Malgré toutes ses faiblesses (vous atteignez surtout les catégories produites par les systèmes que la réalité des gens, c’est-à-dire la manière dont le système caractérise les usagers, même si ces caractères se révèlent souvent faux parce que calculés), la surveillance des utilisateurs pour leur livrer de la publicité ciblée va construire les principaux empires des Gafams que nous connaissons encore aujourd’hui. Si la publicité joue un rôle essentiel dans la privatisation, les  «Empires élastiques » des Gafams, comme les appels Tarnoff, ne vont pas seulement utiliser l’analyse de données pour vendre des biens et de la publicité, ils vont aussi l’utiliser pour créer des places de marché pour les moyens de production, c’est-à-dire produire du logiciel pour l’internet commercial. 

« Quand le capitalisme transforme quelque chose, il tend à ajouter plus de machinerie », rappelle Tarnoff avec les accents de Pièces et Main d’œuvre. Avec les applications, les pages internet sont devenues plus dynamiques et complexes, « conçues pour saisir l’attention des utilisateurs, stimuler leur engagement, liées pour élaborer des systèmes souterrains de collecte et d’analyse des données »« Les centres commerciaux en ligne sont devenus les lieux d’un calcul intensif. Comme le capitalisme a transformé l’atelier en usine, la transformation capitaliste d’internet a produit ses propres usines », qu’on désigne sous le terme de cloud, pour mieux obscurcir leur caractère profondément industriel. Ces ordinateurs utilisés par d’autres ordinateurs, rappellent l’enjeu des origines du réseau : étendre le calcul et les capacités de calcul. Tarnoff raconte ainsi la naissance, dès 2004, de l’Elastic Compute Cloud (EC2) d’Amazon par Chris Pinkham et Christopher Brown, partis en Afrique du Sud pour rationaliser les entrailles numériques de la machine Amazon qui commençait à souffrir des limites de l’accumulation de ses couches logicielles. EC2 lancé en 2006 (devenu depuis Amazon Web Services, AWS, l’offre d’informatique en nuage), va permettre de vendre des capacités informatiques et d’analyse mesurées et adaptables. Le cloud d’Amazon va permettre d’apporter un ensemble d’outils à l’industrialisation numérique, de pousser plus loin encore la privatisation. Le Big Data puis les avancées de l’apprentissage automatisé (l’intelligence artificielle) dans les années 2010 vont continuer ces accélérations industrielles. La collecte et le traitement des données vont devenir partout un impératif

La tech est désormais le dernier archipel de super-profit dans un océan de stagnation.
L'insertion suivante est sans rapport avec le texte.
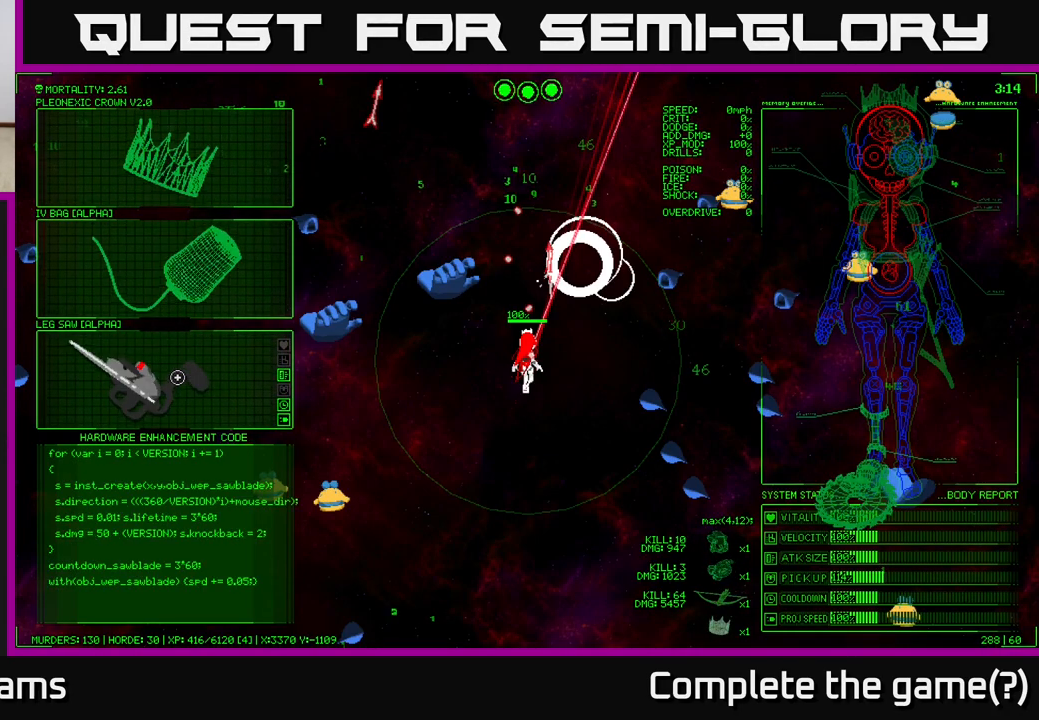
{"buttons": [], "left_stick": "center", "right_stick": "center", "events": []}
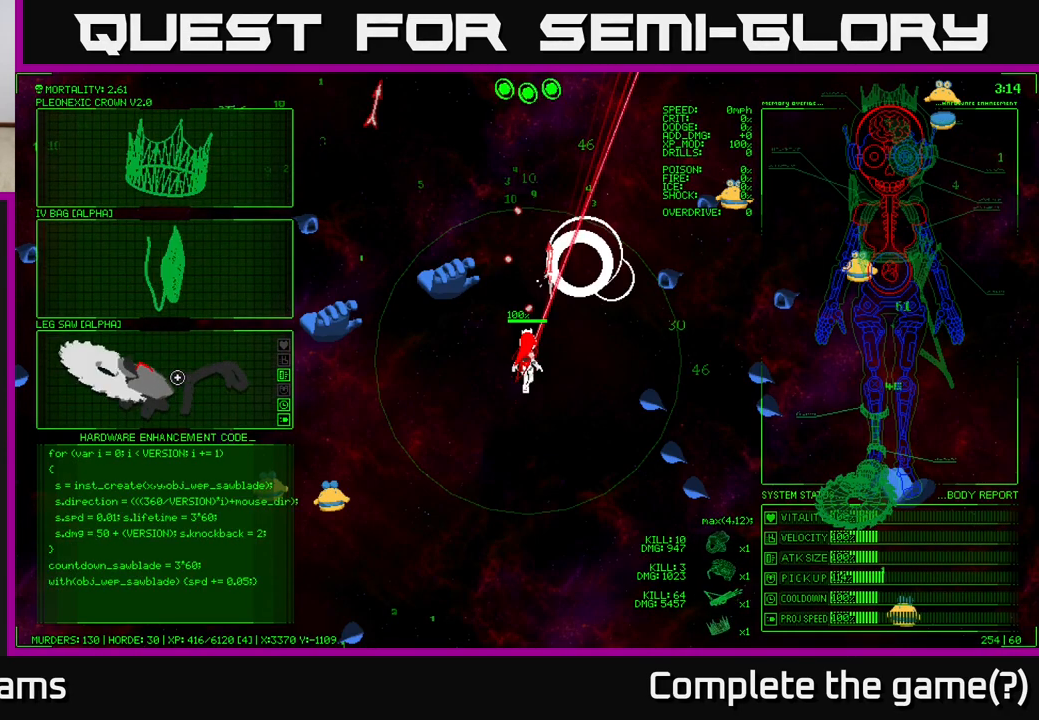
{"buttons": [], "left_stick": "center", "right_stick": "up", "events": [[183, "A", "down"], [267, "A", "up"], [483, "right_stick", "up"]]}
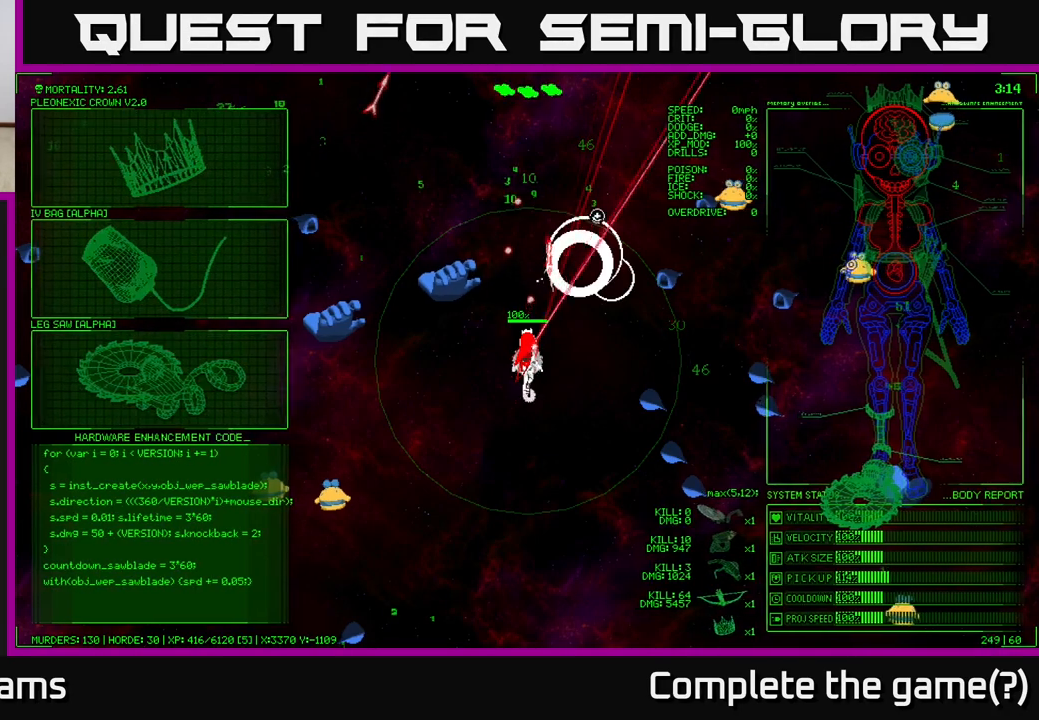
{"buttons": [], "left_stick": "up-right", "right_stick": "up-left", "events": [[83, "left_stick", "right"], [300, "left_stick", "up-right"], [450, "right_stick", "up-left"]]}
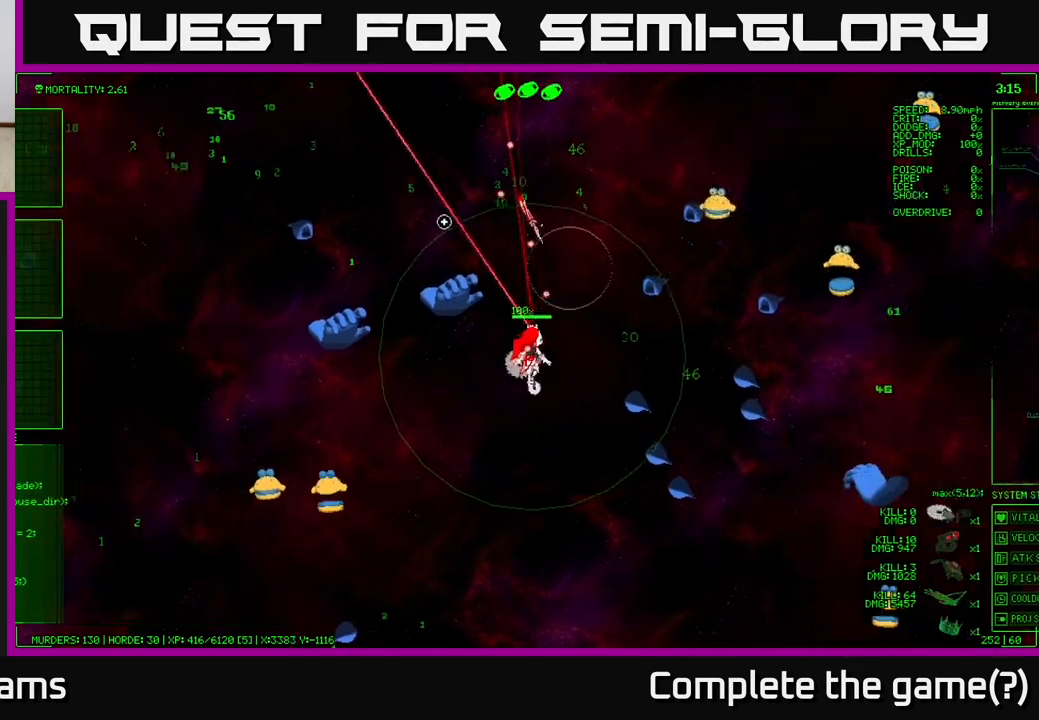
{"buttons": [], "left_stick": "up-right", "right_stick": "up-left", "events": [[67, "right_stick", "left"], [350, "right_stick", "up-left"]]}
Pire, la privatisation jusqu’aux couches les plus hautes d’internet, a programmé la motivation du profit dans tous les recoins du réseau.

Dans le même temps, les utilisateurs ont conquis un internet devenu mobile. L’ordinateur devenant smartphone n’est plus seulement la machine à tout faire, c’est la machine qui est désormais partout, s’intégrant non seulement en ligne, mais jusqu’à nos espaces physiques, déployant un contrôle logiciel jusque dans nos vies réelles, à l’image d’Uber et de son management algorithmique. L’industrialisation numérique s’est ainsi étendue jusqu’à la coordination des forces de travail, dont la profitabilité a été accrue par la libéralisation du marché du travail. La contractualisation des travailleurs n’a été qu’une brèche supplémentaire dans la gestion algorithmique introduite par le déploiement sans fin de l’industrie numérique, permettant désormais de gérer les tensions sur les marchés du travail, localement comme globalement. La force de travail est elle-même gérée en nuage, à la demande. Nous voilà dans le Human Cloud que décrit Gavin Mueller dans Breaking things at Work ou David Weil dans The Fissured Workplace

Coincés dans les profits !

Les biens réelles abstractions de ces empires élastiques ont enfin été rendues possibles par la financiarisation sans précédent de cette nouvelle industrie. Tout l’enjeu de la privatisation d’internet, à tous les niveaux de la pile, demeure le profit, répète Tarnoff. La financiarisation de l’économie depuis les années 70 a elle aussi profité de cette industrialisation numérique… Reste que la maximisation des profits des empires élastiques semble ne plus suffire. Désormais, les entreprises de la tech sont devenues des véhicules pour la pure spéculation. La tech est l’un des rares centres de profit qui demeure dans des économies largement en berne. La tech est désormais le dernier archipel de super-profit dans un océan de stagnation. Pire, la privatisation jusqu’aux couches les plus hautes d’internet, a programmé la motivation du profit dans tous les recoins du réseau. De Comcast (fournisseur d’accès), à Facebook jusqu’à Uber, l’objectif est resté de faire de l’argent, même si cela se fait de manière très différente, ce qui implique des conséquences sociales très différentes également. Les fournisseurs d’accès vendent des accès à l’internet, au bénéfice des investisseurs et au détriment des infrastructures et de l’égalité d’accès. Dans les centres commerciaux en ligne comme Facebook, on vend la monétisation de l’activité des utilisateurs ainsi que l’appareillage techno-politique qui va avec… Dans Uber ou les plateformes du digital labor, on vend le travail lui-même au moins disant découpé en microtranches et micro-tâches… Mais tous ces éléments n’auraient pas été possibles hors d’internet. C’est la promesse d’innovation technologique qui persuade les autorités de permettre à ces entreprises à déroger aux règles communes, qui persuade les investisseurs qu’ils vont réaliser une martingale mirifique. Mais dans le fond, toutes restent des machines non démocratiques et des machines à produire des inégalités. Toutes redistribuent les risques de la même façon : « ils les poussent vers le bas, vers les plus faibles » (les utilisateurs comme les travailleurs) « et les répandent autour d’eux. Ils tirent les récompenses vers le haut et les concentrent en de moins en moins de mains »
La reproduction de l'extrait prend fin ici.